----- "Lai Jiangshan" <laijs(a)cn.fujitsu.com> wrote:
Dave Anderson wrote:
> Hello Lai,
>
> If ever there was a perfect candidate for a crash utility extension module,
> this is it. This functionality is far too subsystem-specific to included as
> a generic command. There has not been a "new" base crash command in many
years.
>
> Reviewing the patch, the "trace" command can easily be created as an
extension
> module. The only things that need to be done are:
Your suggest is very helpful. We accept it. We're doing it now.
Thank you very much.
>
> (2) Put the "int nr_cpu_ids" variable into the ftrace.c extension
> module, where you still will have access to the global "kt"
> kernel_table pointer.
>
There is a bug in my box: crash can not recognize the real cpus number,
kt->cpus is wrong. So I fix it and put nr_cpu_ids in the kernel_table.

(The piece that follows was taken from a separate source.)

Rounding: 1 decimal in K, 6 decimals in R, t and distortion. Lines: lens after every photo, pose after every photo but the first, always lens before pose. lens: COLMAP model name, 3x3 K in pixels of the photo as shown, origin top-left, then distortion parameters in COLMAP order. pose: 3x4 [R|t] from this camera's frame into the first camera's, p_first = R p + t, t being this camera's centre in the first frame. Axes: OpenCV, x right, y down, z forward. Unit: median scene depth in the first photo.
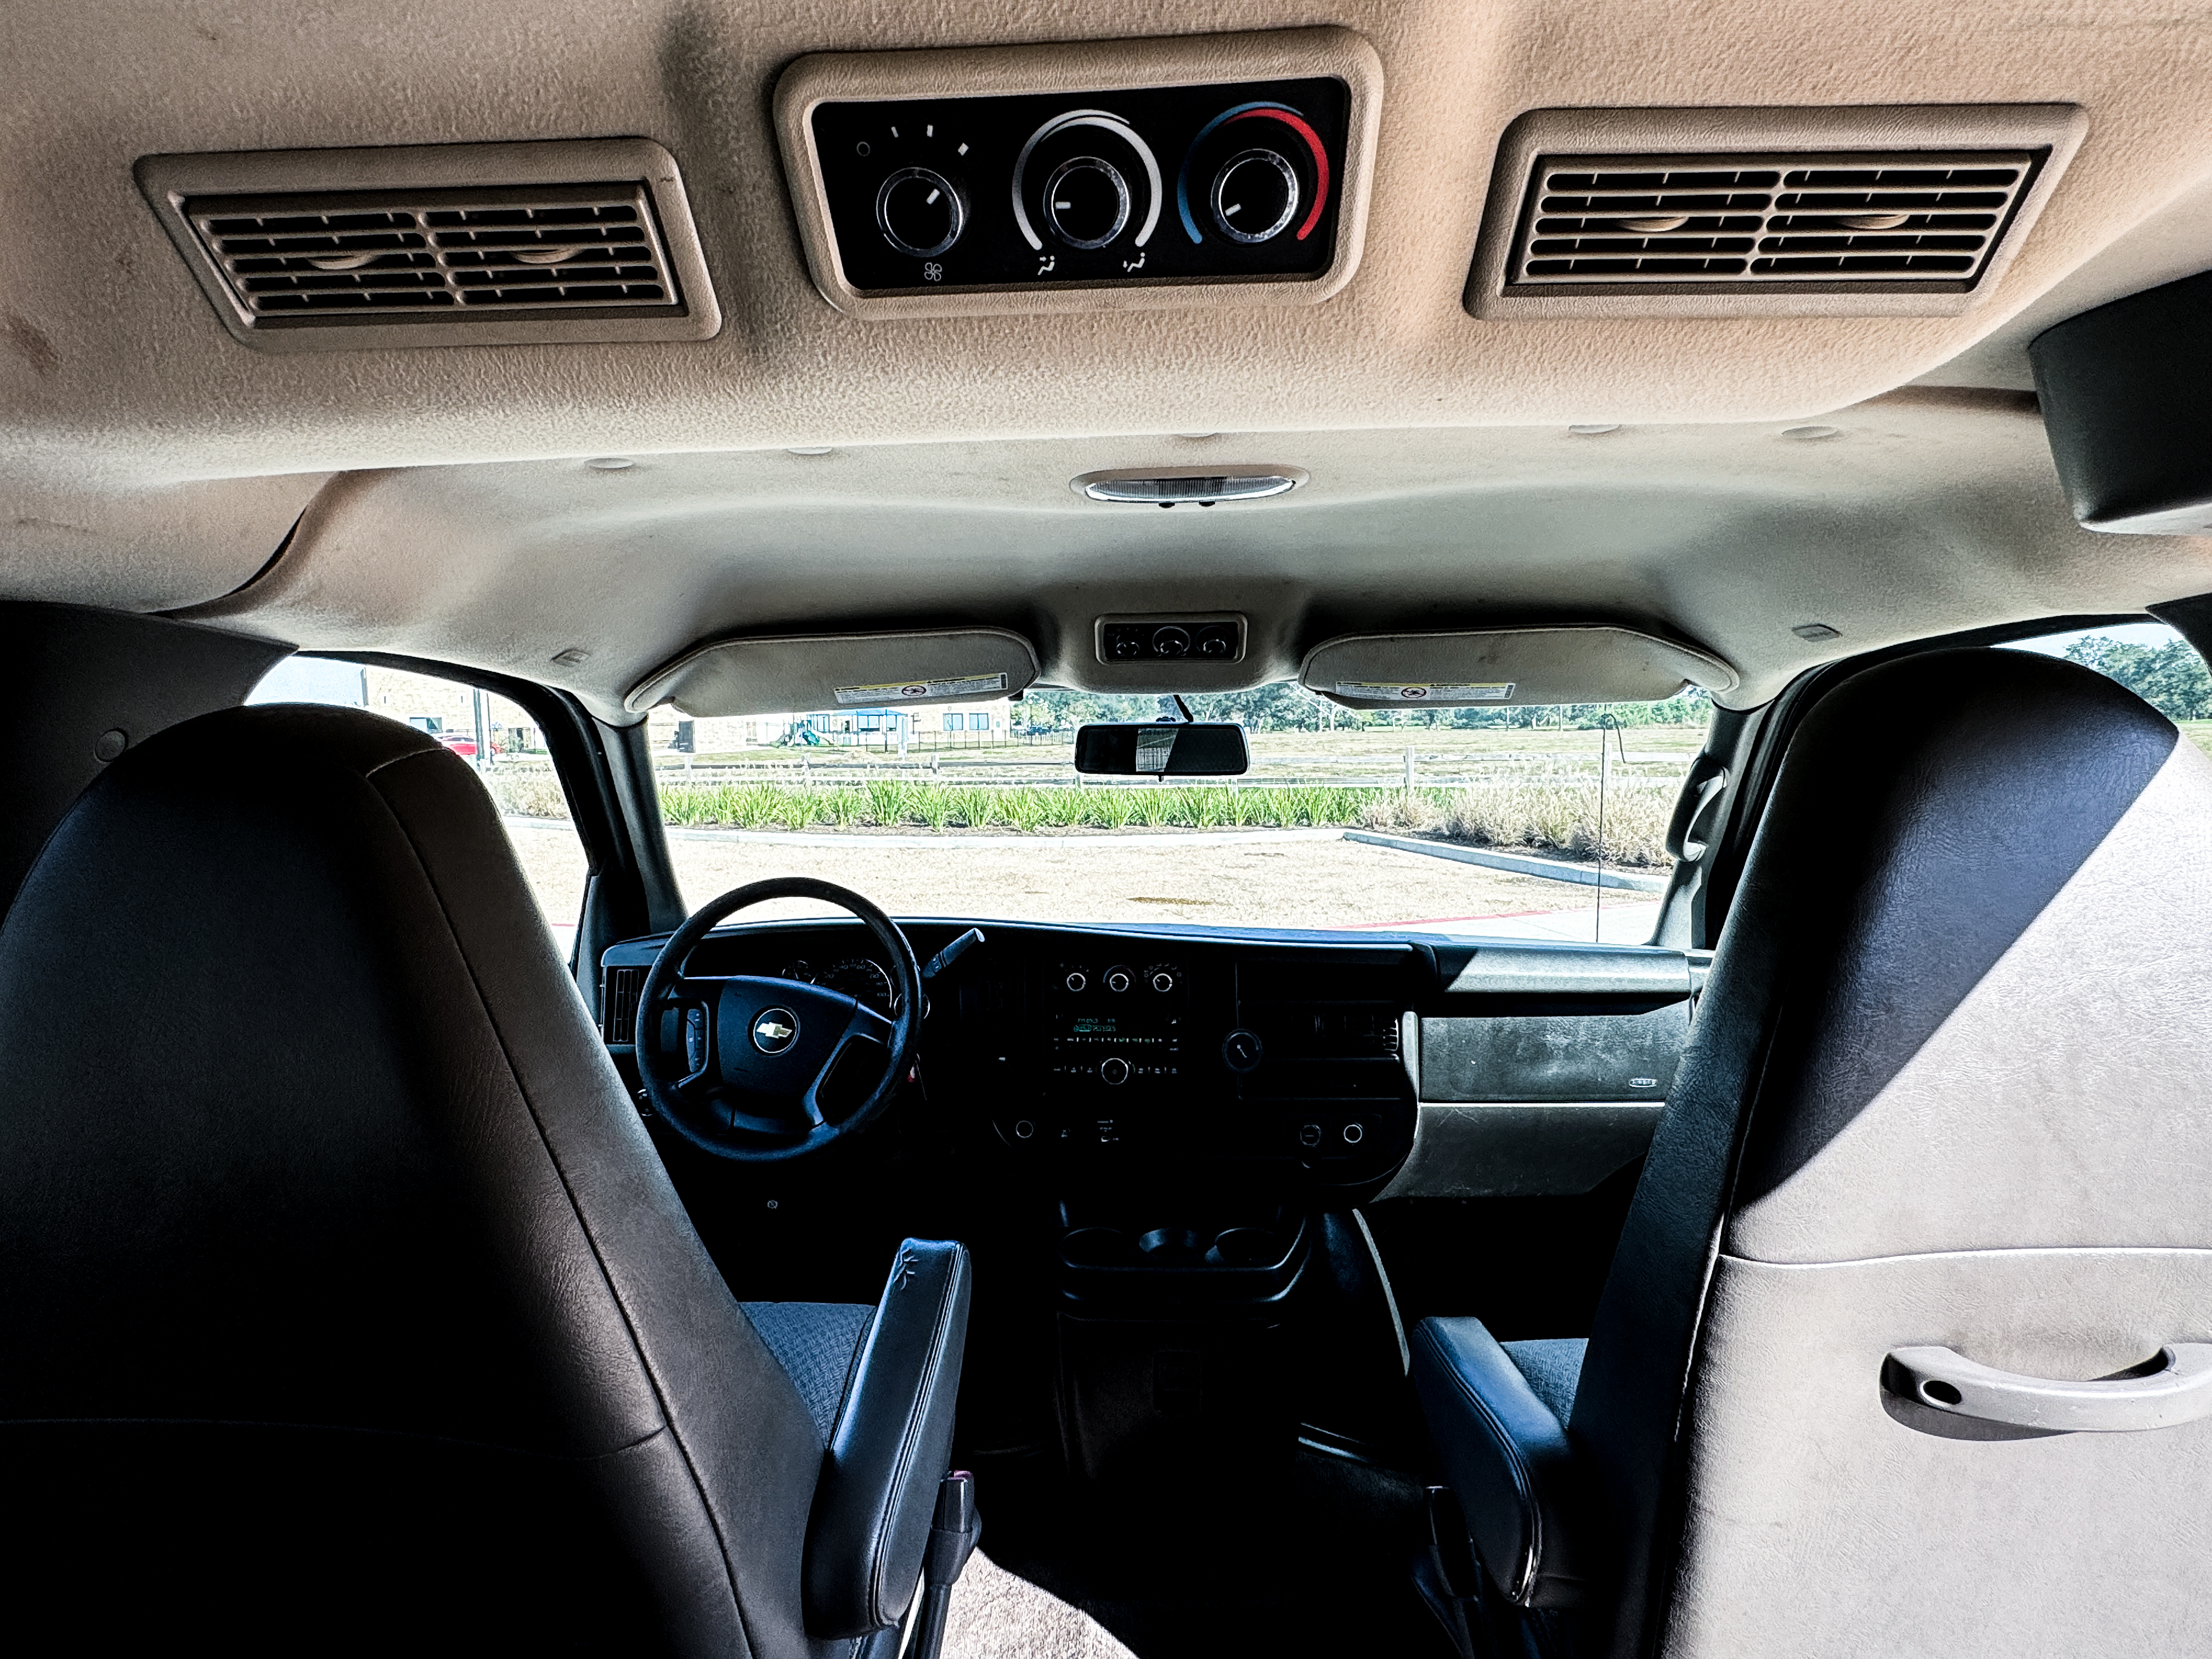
lens RADIAL K [[1161.8, 0, 1106.0], [0, 1161.8, 829.5], [0, 0, 1]] dist [0.001171, 0.000115]
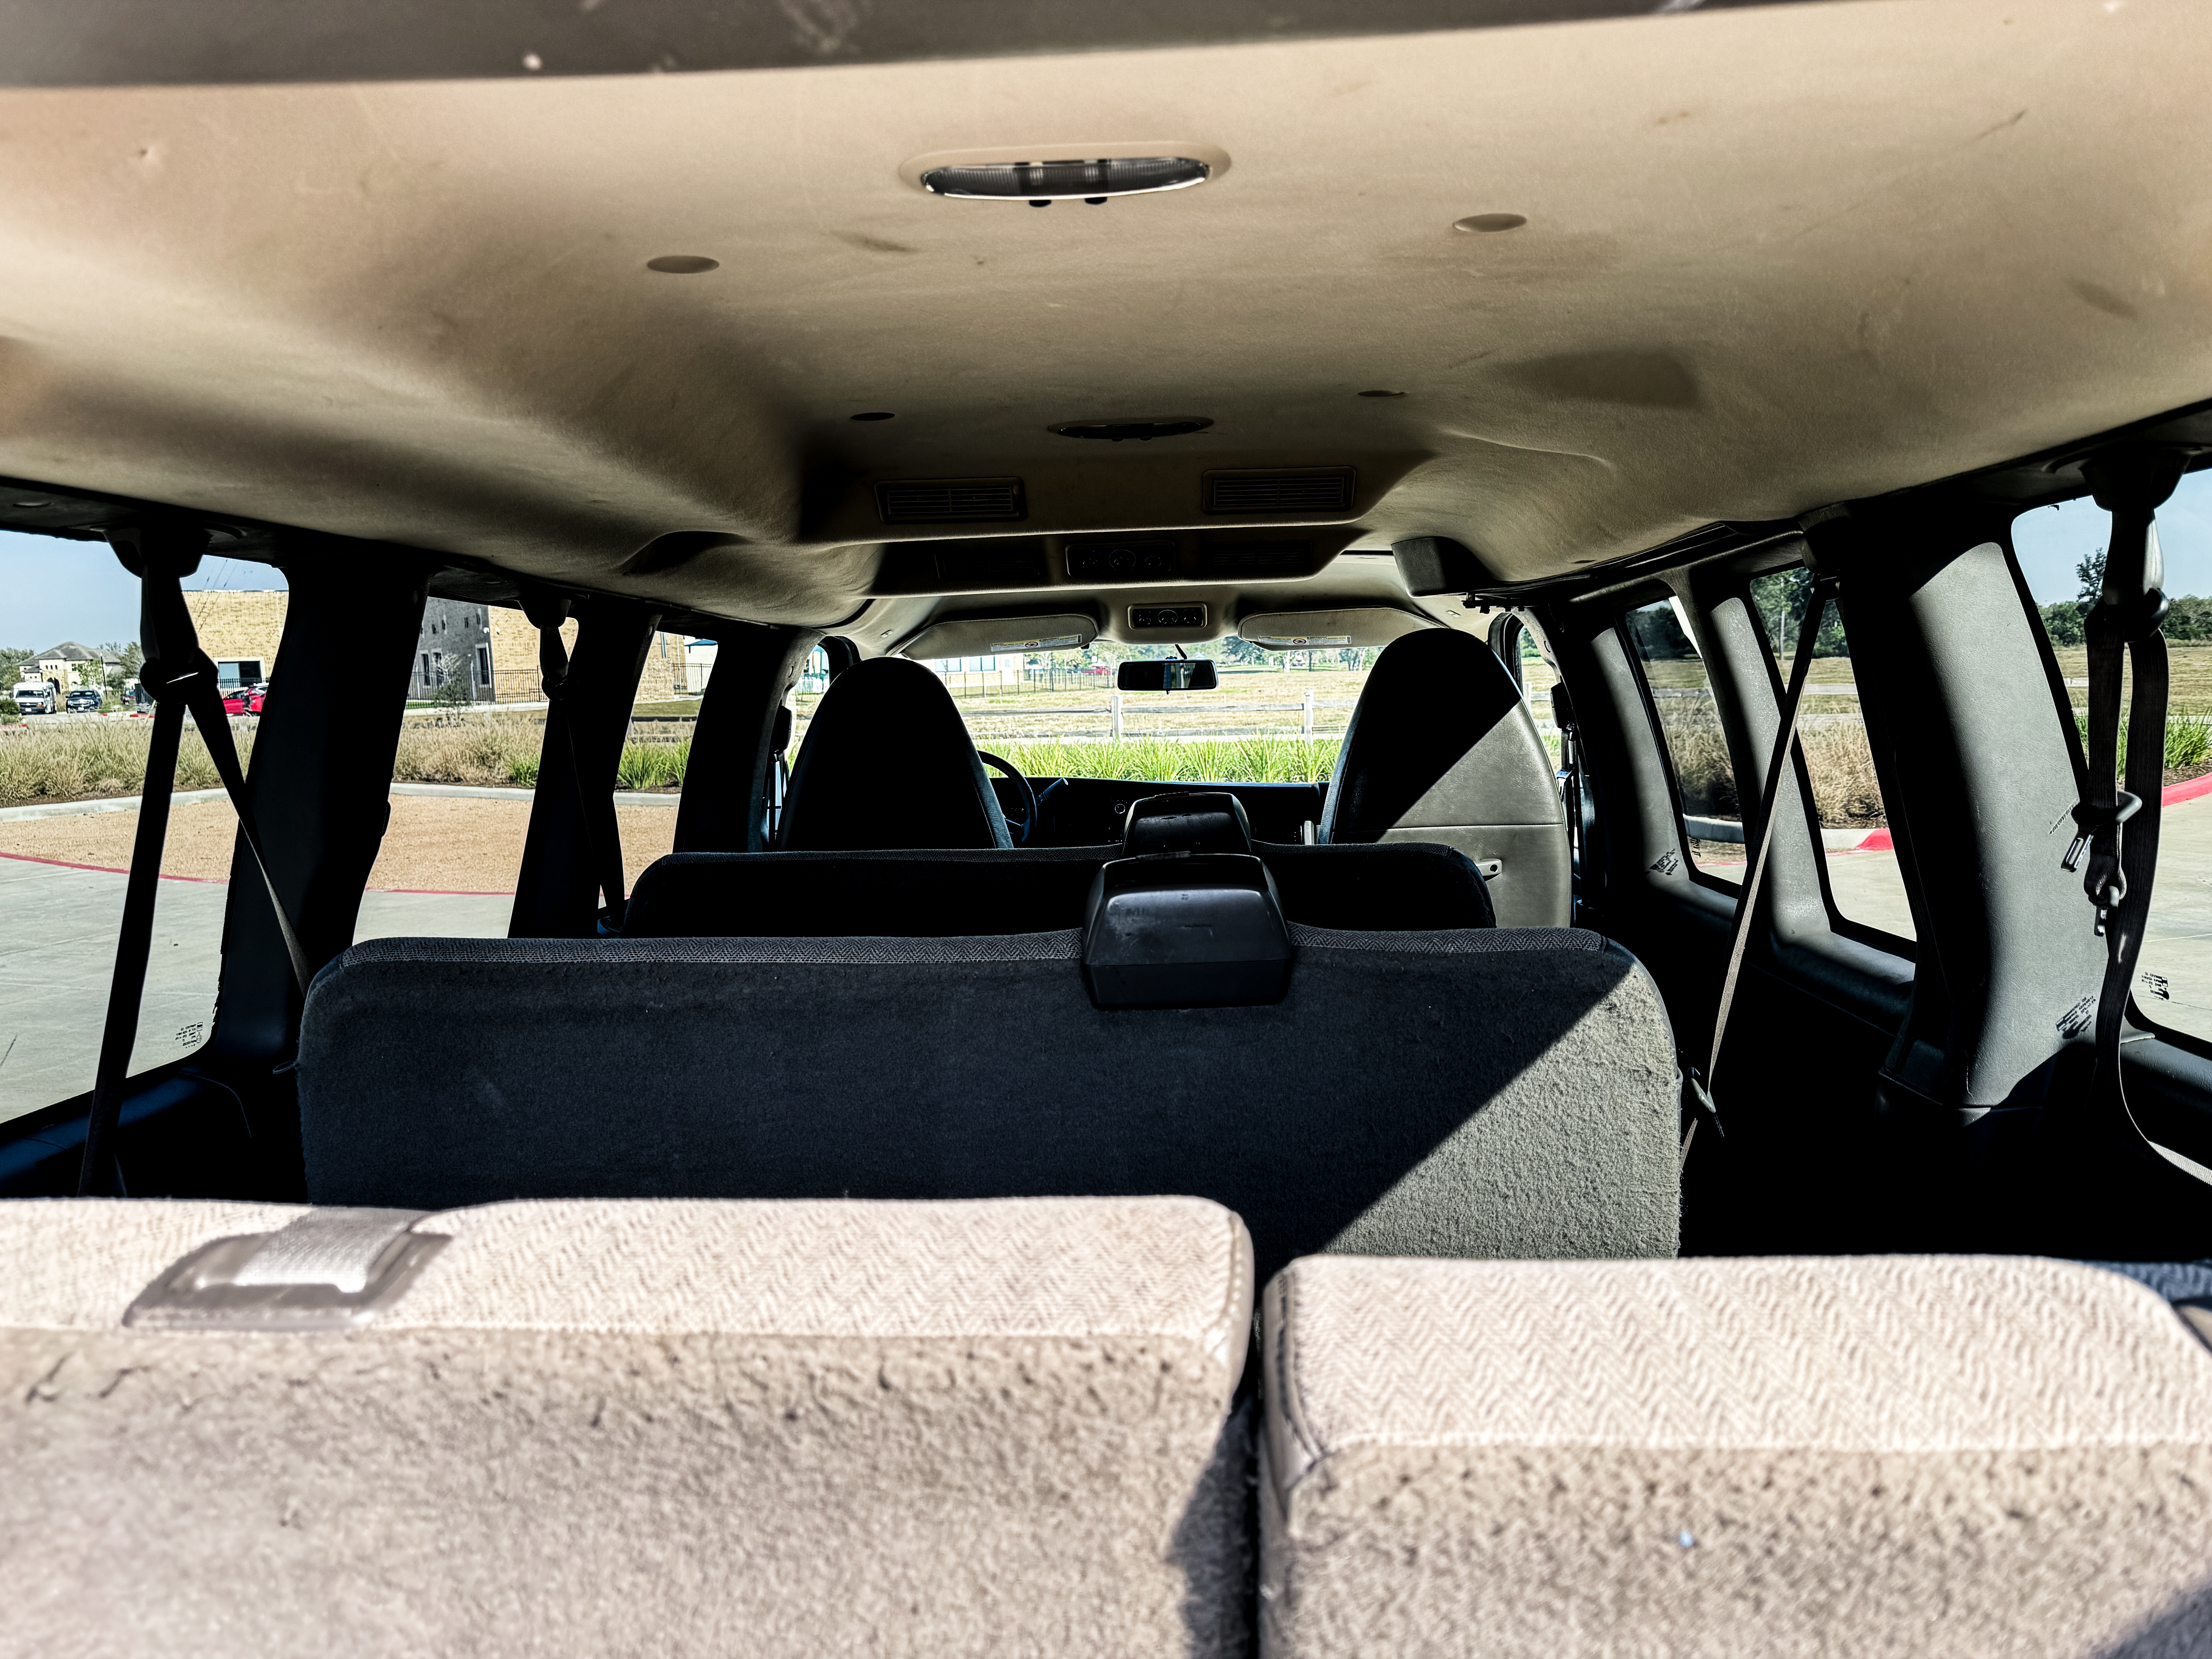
lens RADIAL K [[1555.2, 0, 1106.0], [0, 1555.2, 829.5], [0, 0, 1]] dist [-0.006318, 0.000645]
pose [[0.999367, -0.017466, -0.030997, 0.026004], [0.017997, 0.999695, 0.016929, 0.130560], [0.030692, -0.017477, 0.999376, -1.441682]]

I'll sent a separate patch for it soon.
In current linux kernel, nr_cpu_ids is recommended to be used instead
of old NR_CPUS. Because CONFIG_NR_CPUS=4096, it's too big for a lot of
systems.
kmalloc(sizeof(struct foo) * NR_CPUS) ==> kmalloc(sizeof(struct foo) * nr_cpu_ids)
for (i=0; i < NR_CPUS; i++) ==> for (i=0; i < nr_cpu_ids; i++)
NR_CPUS is also 4096 in crash now, so I also suggest using nr_cpu_ids
instead of NR_CPUS in crash's code when the symbol "nr_cpu_ids"
exists.
I understand the problem with NR_CPUS usage in the kernel, but your
original patch did this:
+ if (symbol_exists("nr_cpu_ids"))
+ get_symbol_data("nr_cpu_ids", sizeof(int),
&kt->nr_cpu_ids);
+ else
+ kt->nr_cpu_ids = 1;
+
+ if (kt->cpus < kt->nr_cpu_ids)
+ kt->cpus = kt->nr_cpu_ids;
+
As I understand it, the kernel's "nr_cpu_ids" is initialized to NR_CPUS,
and then later reduced to the number of "possible" cpus, neither of which
represent the number of online cpus.
The crash utility's "kt->cpus" is meant to reflect the number of actual
cpus that are online. It almost always is less than NR_CPUS and/or the
number of "possible" cpus -- only if the number of online cpus is actually
equal to the number of possible cpus would they ever be the same. So the
setting of "kt->cpus = kt->nr_cpu_ids" above cannot be the correct thing
to do.
Now, there may be another bug w/respect to your box such that the crash
utility cannot determine the number of cpus. That determination is done
differently by the supported processors -- I'd be interested in exactly
what the bug in your machine is.
Thanks,
Dave